Collected data:

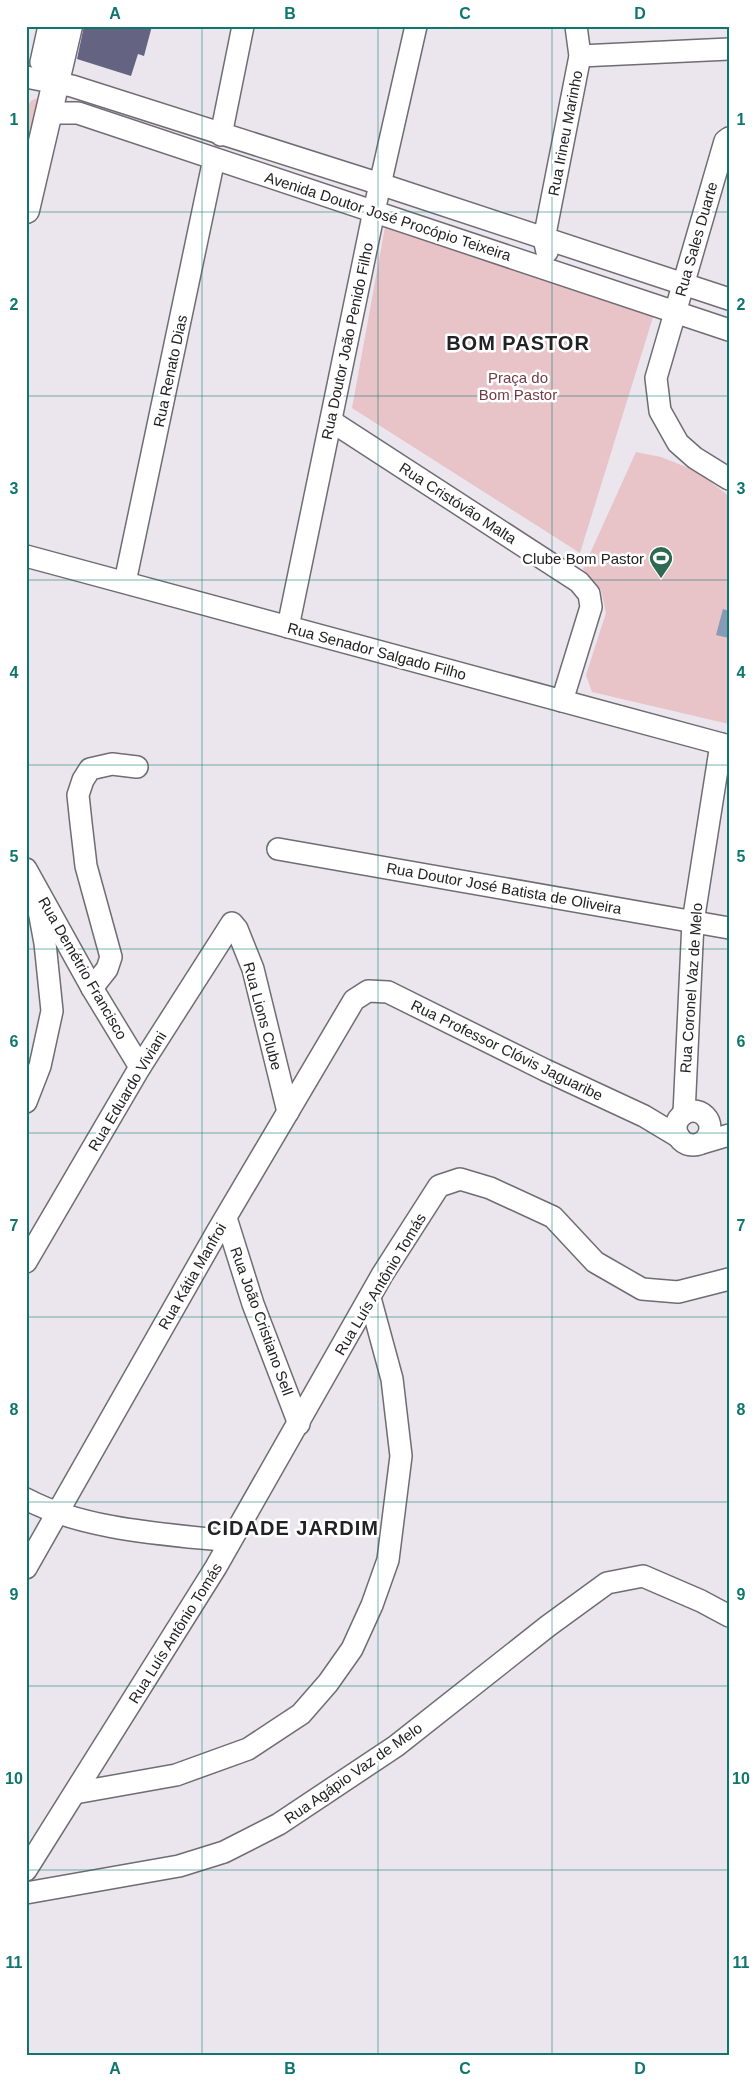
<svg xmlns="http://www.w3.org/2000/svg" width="755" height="2082" font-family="Helvetica,sans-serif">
<rect width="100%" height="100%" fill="#ebe6ee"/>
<g fill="#e8c3c7">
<polygon points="39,98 26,158 26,107 32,100"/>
<polygon points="385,227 653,317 580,553 352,408"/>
<polygon points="636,452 661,457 696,471 729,496 729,724 592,692 586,675 606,613 601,590 583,569"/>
</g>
<polygon fill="#859bb6" points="723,609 729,611 729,638 716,635"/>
<polygon fill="#646482" points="84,26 152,26 144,56 138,54 131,76 77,59"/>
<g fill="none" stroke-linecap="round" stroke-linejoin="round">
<g stroke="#706c73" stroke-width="24">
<g id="minor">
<polyline points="49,26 41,62 56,83"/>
<polyline points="580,56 729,49"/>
<polyline points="26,77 72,86 380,184 729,299"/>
<polyline points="47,119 57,113 78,113 729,330"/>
<polyline points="221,135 243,26"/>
<polyline points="729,138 725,141 656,378 660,411 678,443 695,458 729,479"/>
<polyline points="547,252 544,239 580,56 576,26"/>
<polyline points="331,421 579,582 589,594 591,607 562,701"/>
<polyline points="26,556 729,746"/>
<polyline points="125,582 214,159"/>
<polyline points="288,627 374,211 416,26"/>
<polyline points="278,849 729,928"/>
<polyline points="26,869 92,988 140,1067"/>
<polyline points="92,988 107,969 111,957 86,866 81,823 78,795 83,780 90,769 112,764 137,767"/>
<polyline points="26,1102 40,1066 52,1011 45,943 37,900"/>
<circle cx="693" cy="1128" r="17"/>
<polyline points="684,1114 693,922 721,744"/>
<polyline points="702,1143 729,1135"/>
<polyline points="226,1218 253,1304 299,1424"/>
<polyline points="26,1262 140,1067 232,923 237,929 253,969 288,1112"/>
<path d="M26,1499C85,1530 164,1534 230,1541"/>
<polyline points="26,1568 217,1232 354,1000 368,991 388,992 545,1070 644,1116 679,1137"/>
<polyline points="75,1793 176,1775 248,1749 301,1714 328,1683 352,1649 372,1605 388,1560 401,1456 392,1379 370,1298"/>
<polyline points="26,1870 216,1567 382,1275 439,1186 460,1179 490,1188 553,1217 595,1262 642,1289 678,1292 729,1279"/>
<polyline points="26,1893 179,1866 224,1852 279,1824 396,1746 548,1626 607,1583 643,1576 701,1601 729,1616"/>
</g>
</g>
<g stroke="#706c73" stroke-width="29">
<polyline id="major" points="26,210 69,26"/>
</g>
<use href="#minor" stroke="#fff" stroke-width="21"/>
<use href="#major" stroke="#fff" stroke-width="26"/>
</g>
<path fill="none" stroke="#0f766e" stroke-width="1" stroke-opacity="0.55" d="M202,26V2056M378,26V2056M552,26V2056M26,212H729M26,396H729M26,580H729M26,765H729M26,949H729M26,1133H729M26,1317H729M26,1502H729M26,1686H729M26,1870H729"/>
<defs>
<g id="stadium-pin" transform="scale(1.25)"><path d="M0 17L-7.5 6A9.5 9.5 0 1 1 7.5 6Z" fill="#2e6953" stroke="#fff"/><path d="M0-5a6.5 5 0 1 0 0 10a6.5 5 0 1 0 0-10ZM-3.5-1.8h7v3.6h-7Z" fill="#fff"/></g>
</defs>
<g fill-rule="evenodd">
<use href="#stadium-pin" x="661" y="558"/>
</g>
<g text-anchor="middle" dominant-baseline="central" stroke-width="5" stroke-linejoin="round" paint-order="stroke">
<g font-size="15" fill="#222123" stroke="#fff">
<text transform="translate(565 133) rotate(-79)">Rua Irineu Marinho</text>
<text transform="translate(388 216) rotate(18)">Avenida Doutor José Procópio Teixeira</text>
<text transform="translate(696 239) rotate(-74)">Rua Sales Duarte</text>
<text transform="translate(347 341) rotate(-78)">Rua Doutor João Penido Filho</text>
<text transform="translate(170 371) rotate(-78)">Rua Renato Dias</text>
<text transform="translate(458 503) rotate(33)">Rua Cristóvão Malta</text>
<text transform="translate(377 651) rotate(15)">Rua Senador Salgado Filho</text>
<text transform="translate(504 888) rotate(10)">Rua Doutor José Batista de Oliveira</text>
<text transform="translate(83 968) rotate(60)">Rua Demétrio Francisco</text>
<text transform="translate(691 988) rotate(-86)">Rua Coronel Vaz de Melo</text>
<text transform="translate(263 1016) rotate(75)">Rua Lions Clube</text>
<text transform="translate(507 1050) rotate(26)">Rua Professor Clóvis Jaguaribe</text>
<text transform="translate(127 1091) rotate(-59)">Rua Eduardo Viviani</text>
<text transform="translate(192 1276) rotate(-60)">Rua Kátia Manfroi</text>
<text transform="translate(380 1284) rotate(-59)">Rua Luís Antônio Tomás</text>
<text transform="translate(262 1321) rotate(70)">Rua João Cristiano Sell</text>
<text transform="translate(175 1633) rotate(-58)">Rua Luís Antônio Tomás</text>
<text transform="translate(353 1773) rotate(-35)">Rua Agápio Vaz de Melo</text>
</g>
<g font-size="15" fill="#723b43" stroke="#fff">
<text x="518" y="377">Praça do<tspan x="518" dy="17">Bom Pastor</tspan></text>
</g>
<g font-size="15" fill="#222123" stroke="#fff" text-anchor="end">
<text x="644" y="558">Clube Bom Pastor</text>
</g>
<g font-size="20" font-weight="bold" letter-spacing="1" fill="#222123" stroke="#fff">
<text x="518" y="343">BOM PASTOR</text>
<text x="293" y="1528">CIDADE JARDIM</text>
</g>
</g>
<rect width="755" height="2082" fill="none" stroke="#ffffff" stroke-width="55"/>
<rect x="28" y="28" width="700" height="2026" fill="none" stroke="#0f766e" stroke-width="2"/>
<g font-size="16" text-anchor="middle" font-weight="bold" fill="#0f766e">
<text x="115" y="19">A</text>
<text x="290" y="19">B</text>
<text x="465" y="19">C</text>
<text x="640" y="19">D</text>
<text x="14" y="125">1</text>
<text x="741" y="125">1</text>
<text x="14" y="310">2</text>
<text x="741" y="310">2</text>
<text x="14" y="494">3</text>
<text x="741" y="494">3</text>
<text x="14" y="678">4</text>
<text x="741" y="678">4</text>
<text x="14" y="862">5</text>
<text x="741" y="862">5</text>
<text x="14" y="1047">6</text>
<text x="741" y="1047">6</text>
<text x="14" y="1231">7</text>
<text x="741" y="1231">7</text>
<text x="14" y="1415">8</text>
<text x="741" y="1415">8</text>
<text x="14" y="1600">9</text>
<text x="741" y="1600">9</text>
<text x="14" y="1784">10</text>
<text x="741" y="1784">10</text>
<text x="14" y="1968">11</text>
<text x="741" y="1968">11</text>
<text x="115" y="2074">A</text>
<text x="290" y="2074">B</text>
<text x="465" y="2074">C</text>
<text x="640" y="2074">D</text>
</g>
</svg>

Work instruction:
Each entry above is to be written out exactly. The pictures stay out.

Answer area:
<svg xmlns="http://www.w3.org/2000/svg" width="755" height="2082" font-family="Helvetica,sans-serif">
<rect width="100%" height="100%" fill="#ebe6ee"/>
<g fill="#e8c3c7">
<polygon points="39,98 26,158 26,107 32,100"/>
<polygon points="385,227 653,317 580,553 352,408"/>
<polygon points="636,452 661,457 696,471 729,496 729,724 592,692 586,675 606,613 601,590 583,569"/>
</g>
<polygon fill="#859bb6" points="723,609 729,611 729,638 716,635"/>
<polygon fill="#646482" points="84,26 152,26 144,56 138,54 131,76 77,59"/>
<g fill="none" stroke-linecap="round" stroke-linejoin="round">
<g stroke="#706c73" stroke-width="24">
<g id="minor">
<polyline points="49,26 41,62 56,83"/>
<polyline points="580,56 729,49"/>
<polyline points="26,77 72,86 380,184 729,299"/>
<polyline points="47,119 57,113 78,113 729,330"/>
<polyline points="221,135 243,26"/>
<polyline points="729,138 725,141 656,378 660,411 678,443 695,458 729,479"/>
<polyline points="547,252 544,239 580,56 576,26"/>
<polyline points="331,421 579,582 589,594 591,607 562,701"/>
<polyline points="26,556 729,746"/>
<polyline points="125,582 214,159"/>
<polyline points="288,627 374,211 416,26"/>
<polyline points="278,849 729,928"/>
<polyline points="26,869 92,988 140,1067"/>
<polyline points="92,988 107,969 111,957 86,866 81,823 78,795 83,780 90,769 112,764 137,767"/>
<polyline points="26,1102 40,1066 52,1011 45,943 37,900"/>
<circle cx="693" cy="1128" r="17"/>
<polyline points="684,1114 693,922 721,744"/>
<polyline points="702,1143 729,1135"/>
<polyline points="226,1218 253,1304 299,1424"/>
<polyline points="26,1262 140,1067 232,923 237,929 253,969 288,1112"/>
<path d="M26,1499C85,1530 164,1534 230,1541"/>
<polyline points="26,1568 217,1232 354,1000 368,991 388,992 545,1070 644,1116 679,1137"/>
<polyline points="75,1793 176,1775 248,1749 301,1714 328,1683 352,1649 372,1605 388,1560 401,1456 392,1379 370,1298"/>
<polyline points="26,1870 216,1567 382,1275 439,1186 460,1179 490,1188 553,1217 595,1262 642,1289 678,1292 729,1279"/>
<polyline points="26,1893 179,1866 224,1852 279,1824 396,1746 548,1626 607,1583 643,1576 701,1601 729,1616"/>
</g>
</g>
<g stroke="#706c73" stroke-width="29">
<polyline id="major" points="26,210 69,26"/>
</g>
<use href="#minor" stroke="#fff" stroke-width="21"/>
<use href="#major" stroke="#fff" stroke-width="26"/>
</g>
<path fill="none" stroke="#0f766e" stroke-width="1" stroke-opacity="0.55" d="M202,26V2056M378,26V2056M552,26V2056M26,212H729M26,396H729M26,580H729M26,765H729M26,949H729M26,1133H729M26,1317H729M26,1502H729M26,1686H729M26,1870H729"/>
<defs>
<g id="stadium-pin" transform="scale(1.25)"><path d="M0 17L-7.5 6A9.5 9.5 0 1 1 7.5 6Z" fill="#2e6953" stroke="#fff"/><path d="M0-5a6.5 5 0 1 0 0 10a6.5 5 0 1 0 0-10ZM-3.5-1.8h7v3.6h-7Z" fill="#fff"/></g>
</defs>
<g fill-rule="evenodd">
<use href="#stadium-pin" x="661" y="558"/>
</g>
<g text-anchor="middle" dominant-baseline="central" stroke-width="5" stroke-linejoin="round" paint-order="stroke">
<g font-size="15" fill="#222123" stroke="#fff">
<text transform="translate(565 133) rotate(-79)">Rua Irineu Marinho</text>
<text transform="translate(388 216) rotate(18)">Avenida Doutor José Procópio Teixeira</text>
<text transform="translate(696 239) rotate(-74)">Rua Sales Duarte</text>
<text transform="translate(347 341) rotate(-78)">Rua Doutor João Penido Filho</text>
<text transform="translate(170 371) rotate(-78)">Rua Renato Dias</text>
<text transform="translate(458 503) rotate(33)">Rua Cristóvão Malta</text>
<text transform="translate(377 651) rotate(15)">Rua Senador Salgado Filho</text>
<text transform="translate(504 888) rotate(10)">Rua Doutor José Batista de Oliveira</text>
<text transform="translate(83 968) rotate(60)">Rua Demétrio Francisco</text>
<text transform="translate(691 988) rotate(-86)">Rua Coronel Vaz de Melo</text>
<text transform="translate(263 1016) rotate(75)">Rua Lions Clube</text>
<text transform="translate(507 1050) rotate(26)">Rua Professor Clóvis Jaguaribe</text>
<text transform="translate(127 1091) rotate(-59)">Rua Eduardo Viviani</text>
<text transform="translate(192 1276) rotate(-60)">Rua Kátia Manfroi</text>
<text transform="translate(380 1284) rotate(-59)">Rua Luís Antônio Tomás</text>
<text transform="translate(262 1321) rotate(70)">Rua João Cristiano Sell</text>
<text transform="translate(175 1633) rotate(-58)">Rua Luís Antônio Tomás</text>
<text transform="translate(353 1773) rotate(-35)">Rua Agápio Vaz de Melo</text>
</g>
<g font-size="15" fill="#723b43" stroke="#fff">
<text x="518" y="377">Praça do<tspan x="518" dy="17">Bom Pastor</tspan></text>
</g>
<g font-size="15" fill="#222123" stroke="#fff" text-anchor="end">
<text x="644" y="558">Clube Bom Pastor</text>
</g>
<g font-size="20" font-weight="bold" letter-spacing="1" fill="#222123" stroke="#fff">
<text x="518" y="343">BOM PASTOR</text>
<text x="293" y="1528">CIDADE JARDIM</text>
</g>
</g>
<rect width="755" height="2082" fill="none" stroke="#ffffff" stroke-width="55"/>
<rect x="28" y="28" width="700" height="2026" fill="none" stroke="#0f766e" stroke-width="2"/>
<g font-size="16" text-anchor="middle" font-weight="bold" fill="#0f766e">
<text x="115" y="19">A</text>
<text x="290" y="19">B</text>
<text x="465" y="19">C</text>
<text x="640" y="19">D</text>
<text x="14" y="125">1</text>
<text x="741" y="125">1</text>
<text x="14" y="310">2</text>
<text x="741" y="310">2</text>
<text x="14" y="494">3</text>
<text x="741" y="494">3</text>
<text x="14" y="678">4</text>
<text x="741" y="678">4</text>
<text x="14" y="862">5</text>
<text x="741" y="862">5</text>
<text x="14" y="1047">6</text>
<text x="741" y="1047">6</text>
<text x="14" y="1231">7</text>
<text x="741" y="1231">7</text>
<text x="14" y="1415">8</text>
<text x="741" y="1415">8</text>
<text x="14" y="1600">9</text>
<text x="741" y="1600">9</text>
<text x="14" y="1784">10</text>
<text x="741" y="1784">10</text>
<text x="14" y="1968">11</text>
<text x="741" y="1968">11</text>
<text x="115" y="2074">A</text>
<text x="290" y="2074">B</text>
<text x="465" y="2074">C</text>
<text x="640" y="2074">D</text>
</g>
</svg>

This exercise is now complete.